> [Source data]
────────────────
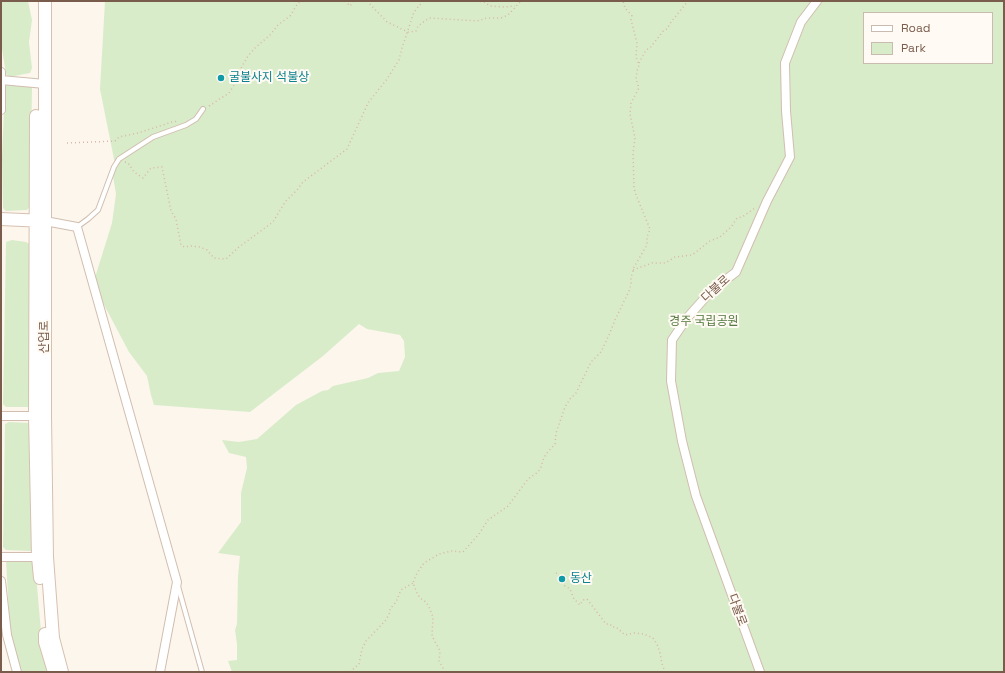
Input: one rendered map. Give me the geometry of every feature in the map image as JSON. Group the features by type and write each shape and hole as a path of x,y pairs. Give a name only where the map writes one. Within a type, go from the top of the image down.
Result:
{"street":[{"name":"산업로","path":"37,1 41,84"},
{"name":"산업로","path":"45,1 41,84 40,416 45,642 54,672"},
{"name":"다불로","path":"760,672 696,496 682,441 671,381 672,340 687,318 711,291 736,272 766,203 790,157 786,111 785,63 801,22 817,1"},
{"path":"1,110 1,77 41,84"},
{"path":"1,219 40,221 77,226 177,582 160,672"},
{"path":"1,416 40,416"},
{"path":"1,557 42,557"},
{"name":"산업로","path":"42,557 53,638 62,672"},
{"path":"1,581 7,635 18,672"}],"lane":[{"path":"77,226 98,210 114,167 120,159 153,137 186,125 196,119 203,109"},
{"path":"177,582 202,672"}],"path":[{"path":"203,109 229,93 238,79 241,68 248,56 270,35 278,25 290,16 298,3 304,1"},
{"path":"345,1 350,6 354,1"},
{"path":"368,1 387,22 408,32 416,30 418,26 429,18 477,21 487,18 501,18 508,15 521,1"},
{"path":"120,159 128,163 134,172 144,178 151,168 162,167 171,211 176,219 181,246 200,247 207,250 214,258 226,259 239,246 273,222 285,202 303,182 347,149 368,103 387,79 399,60 414,12 423,1"},
{"path":"476,1 484,2 490,6 515,6"},
{"path":"623,1 625,8 632,16 631,20 637,43 636,57 639,63"},
{"path":"350,672 359,664 362,649 366,641 382,626 401,590 413,583 420,567 429,559 440,554 452,551 463,552 479,534 488,520 508,506 528,479 538,472 546,454 555,444 556,433 565,407 576,393 591,362 601,352 610,336 615,320 630,289 633,270 646,248 650,228 636,195 633,174 635,138 630,114 632,103 639,88 636,79 639,63 646,50 650,48 664,30 667,29 688,1"},
{"path":"67,143 115,141 120,137 182,120"},
{"path":"633,270 652,263 665,263 675,257 692,255 710,241 720,237 731,227 737,218 742,217 762,203 766,203"},
{"path":"556,573 558,574 563,586 570,589 578,604 580,605 584,600 588,599 606,624 616,627 625,635 634,633 647,635 653,638 660,652 665,672"},
{"path":"413,583 417,593 420,598 426,602 433,617 432,636 440,652 438,661 445,672"}],"green space":[{"path":"1,1 28,1 32,20 29,42 32,68 30,73 9,77 6,74 1,42"},
{"name":"경주 국립공원","path":"105,1 1004,1 1004,672 232,672 228,661 237,660 235,630 237,624 240,556 218,553 241,522 241,493 247,468 246,457 229,453 222,440 239,442 257,439 296,405 322,391 328,390 333,386 368,378 378,373 399,371 405,357 404,341 400,335 367,329 359,324 323,356 250,412 154,405 147,376 129,352 93,284 112,223 116,194 113,176 115,164 100,89"},
{"path":"13,83 28,85 32,88 30,206 27,210 6,211 3,208 2,157 5,85"},
{"path":"12,240 26,242 31,245 31,407 6,407 3,404 6,242"},
{"path":"9,422 32,424 34,546 31,551 6,550 3,547 5,424"},
{"path":"30,559 35,563 42,643 48,671 46,672 21,672 10,634 6,560"}],"place":[{"name":"굴불사지 석불상","path":"221,78"},
{"name":"동산","path":"562,579"}]}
────────────────
> [Activity] Send back the entries above exactly. Skip the images.

> [Solution for this task]
Input: one rendered map. Give me the geometry of every feature in the map image as JSON. Group the features by type and write each shape and hole as a path of x,y pairs. Give a name only where the map writes one. Within a type, go from the top of the image down.
Result:
{"street":[{"name":"산업로","path":"37,1 41,84"},
{"name":"산업로","path":"45,1 41,84 40,416 45,642 54,672"},
{"name":"다불로","path":"760,672 696,496 682,441 671,381 672,340 687,318 711,291 736,272 766,203 790,157 786,111 785,63 801,22 817,1"},
{"path":"1,110 1,77 41,84"},
{"path":"1,219 40,221 77,226 177,582 160,672"},
{"path":"1,416 40,416"},
{"path":"1,557 42,557"},
{"name":"산업로","path":"42,557 53,638 62,672"},
{"path":"1,581 7,635 18,672"}],"lane":[{"path":"77,226 98,210 114,167 120,159 153,137 186,125 196,119 203,109"},
{"path":"177,582 202,672"}],"path":[{"path":"203,109 229,93 238,79 241,68 248,56 270,35 278,25 290,16 298,3 304,1"},
{"path":"345,1 350,6 354,1"},
{"path":"368,1 387,22 408,32 416,30 418,26 429,18 477,21 487,18 501,18 508,15 521,1"},
{"path":"120,159 128,163 134,172 144,178 151,168 162,167 171,211 176,219 181,246 200,247 207,250 214,258 226,259 239,246 273,222 285,202 303,182 347,149 368,103 387,79 399,60 414,12 423,1"},
{"path":"476,1 484,2 490,6 515,6"},
{"path":"623,1 625,8 632,16 631,20 637,43 636,57 639,63"},
{"path":"350,672 359,664 362,649 366,641 382,626 401,590 413,583 420,567 429,559 440,554 452,551 463,552 479,534 488,520 508,506 528,479 538,472 546,454 555,444 556,433 565,407 576,393 591,362 601,352 610,336 615,320 630,289 633,270 646,248 650,228 636,195 633,174 635,138 630,114 632,103 639,88 636,79 639,63 646,50 650,48 664,30 667,29 688,1"},
{"path":"67,143 115,141 120,137 182,120"},
{"path":"633,270 652,263 665,263 675,257 692,255 710,241 720,237 731,227 737,218 742,217 762,203 766,203"},
{"path":"556,573 558,574 563,586 570,589 578,604 580,605 584,600 588,599 606,624 616,627 625,635 634,633 647,635 653,638 660,652 665,672"},
{"path":"413,583 417,593 420,598 426,602 433,617 432,636 440,652 438,661 445,672"}],"green space":[{"path":"1,1 28,1 32,20 29,42 32,68 30,73 9,77 6,74 1,42"},
{"name":"경주 국립공원","path":"105,1 1004,1 1004,672 232,672 228,661 237,660 235,630 237,624 240,556 218,553 241,522 241,493 247,468 246,457 229,453 222,440 239,442 257,439 296,405 322,391 328,390 333,386 368,378 378,373 399,371 405,357 404,341 400,335 367,329 359,324 323,356 250,412 154,405 147,376 129,352 93,284 112,223 116,194 113,176 115,164 100,89"},
{"path":"13,83 28,85 32,88 30,206 27,210 6,211 3,208 2,157 5,85"},
{"path":"12,240 26,242 31,245 31,407 6,407 3,404 6,242"},
{"path":"9,422 32,424 34,546 31,551 6,550 3,547 5,424"},
{"path":"30,559 35,563 42,643 48,671 46,672 21,672 10,634 6,560"}],"place":[{"name":"굴불사지 석불상","path":"221,78"},
{"name":"동산","path":"562,579"}]}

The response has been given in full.